Synthetic fibers are very harmful and catch fire easily. They are non-biodegradable and cause soil pollution. When the soil gets polluted, it severely impacts the groundwater. Instead of using synthetic fibers, which harms our environment, it is very substantial to shift towards alternative fiber sources for the clothing industry.
The alternative fibers are eco-friendly since they are biodegradable naturally, durable, and repellant to dust particles and mold. Thus, alternative fiber technology should get promoted in the textile and the clothing industry.
3. Refining the clothes
It seems of utmost necessity to measure the environmental impacts before manufacturing any types of clothes by the textile industries on the customer’s demand. We could fix the old clothes through refining.
For instance, Patagonia’s Worn Wear Program offers old fixing clothes rather than selling new fashionable clothes. Several brands established so far have been fighting against the textile wastes released from the industries and the factories.
It does matter what type of clothes the company has produced and how it dealt with environmental conservation. The H & M, EcoAlf, Madewell, and The North Face have promoted second-hand and recycled clothes.
The unwanted clothing must drop off immediately to protect the environment sustainably. It will help you with the quality of clothes rather than the number of clothes.
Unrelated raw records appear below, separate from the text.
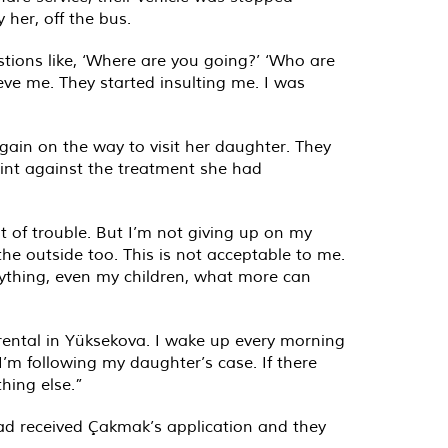
 her, off the bus.
tions like, ‘Where are you going?’ ‘Who are
ve me. They started insulting me. I was
ain on the way to visit her daughter. They
int against the treatment she had
ot of trouble. But I’m not giving up on my
 the outside too. This is not acceptable to me.
rything, even my children, what more can
 rental in Yüksekova. I wake up every morning
I’m following my daughter’s case. If there
hing else.”
ad received Çakmak’s application and they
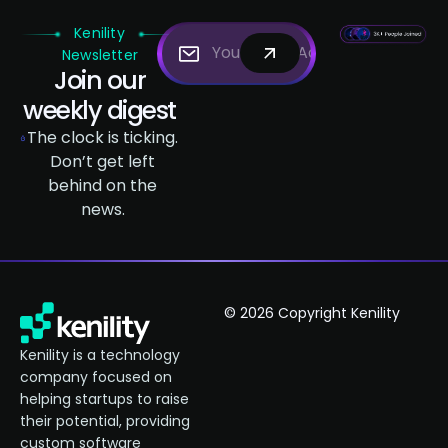
Kenility
Newsletter
Join our
weekly digest
The clock is ticking.
Don’t get left
behind on the
news.
© 2026 Copyright Kenility
Kenility is a technology
company focused on
helping startups to raise
their potential, providing
custom software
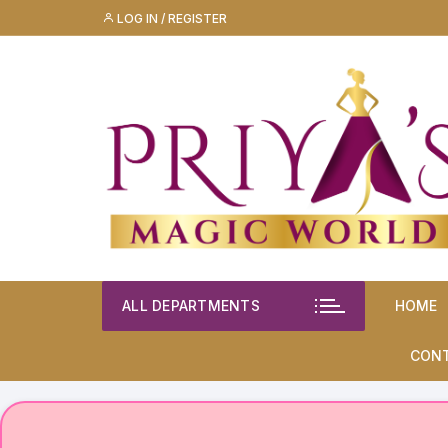
Skip
LOG IN / REGISTER
to
content
ALL DEPARTMENTS
HOME
CON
Repairing the clothing could contribute significantly to launching the eco-friendly approach.
4. Application of pollution-free technology and extensive research

While dealing with fashionable products, technology, extensive research, and significant investment seem foremost. The use of pollution-free technology during the manufacturing of the clothes could be the best effort. Fitting the pollutants resisting equipment could contribute to less pollution during the clothes production in the textile factories.
5. Alternatives application
Approaching the alternatives such as Aloe Vera, vitamin A, and beeswax to soften the fabric for clothes production seems better. Organic cotton production reduces the volume of inorganic wastes in the environment. Numerous activities target a safer environment for the textile and fashion industries, including using effluent treatment plants before releasing the chemicals and wastes into the water resources and adopting the chemical chimney in every clothing factory.
The fashion industries’ application of air dyeing technology and the oxygen-based bleaching method could undoubtedly be a fruitful option in protecting the environment.
Besides being stylish, you should not concentrate only on designable clothes’ instead, think about the environmental harms resulting from the production of trendy garments day by day that ruins nature.
The recycling system, exchanging the clothes, renting the clothes upon need, and donating the clothes to the clothes bank are eco-friendly methods that assist hugely in tackling the environmental crisis caused by the textile wastes from several factories and industries.
6. Shifting in consumer purchasing attitude
Depending on how many times you would wear the items you prefer to buy, you could purchase the clothes. It could reduce the habit of purchasing more and wasting it by wearing it only once or twice.
7. Eco-friendly designation of the clothes
We can promote the eco-friendly clothes designation. For example, it is possible to manufacture jackets from recycled bottles, shoes from algae and recycled plastics, and conversion of blankets and curtains into coats and jackets. It can assist hugely in utilizing the worn clothes so far. The clothes can be designed in several ways that target the eco-friendly approach.
Conclusion
The fashion industry, which produces fashionable clothes according to the customer’s demand and requirements, impacts air, land, and water directly or indirectly. It seems foremost to invest hugely in the clothes recycling system by the government. The public-private partnership is always substantial in conducting the partnership programs regarding the eco-friendly approach. Upon negligence to our environment in the name of lousy fashion, we will inevitably be the victim of massive environmental deterioration.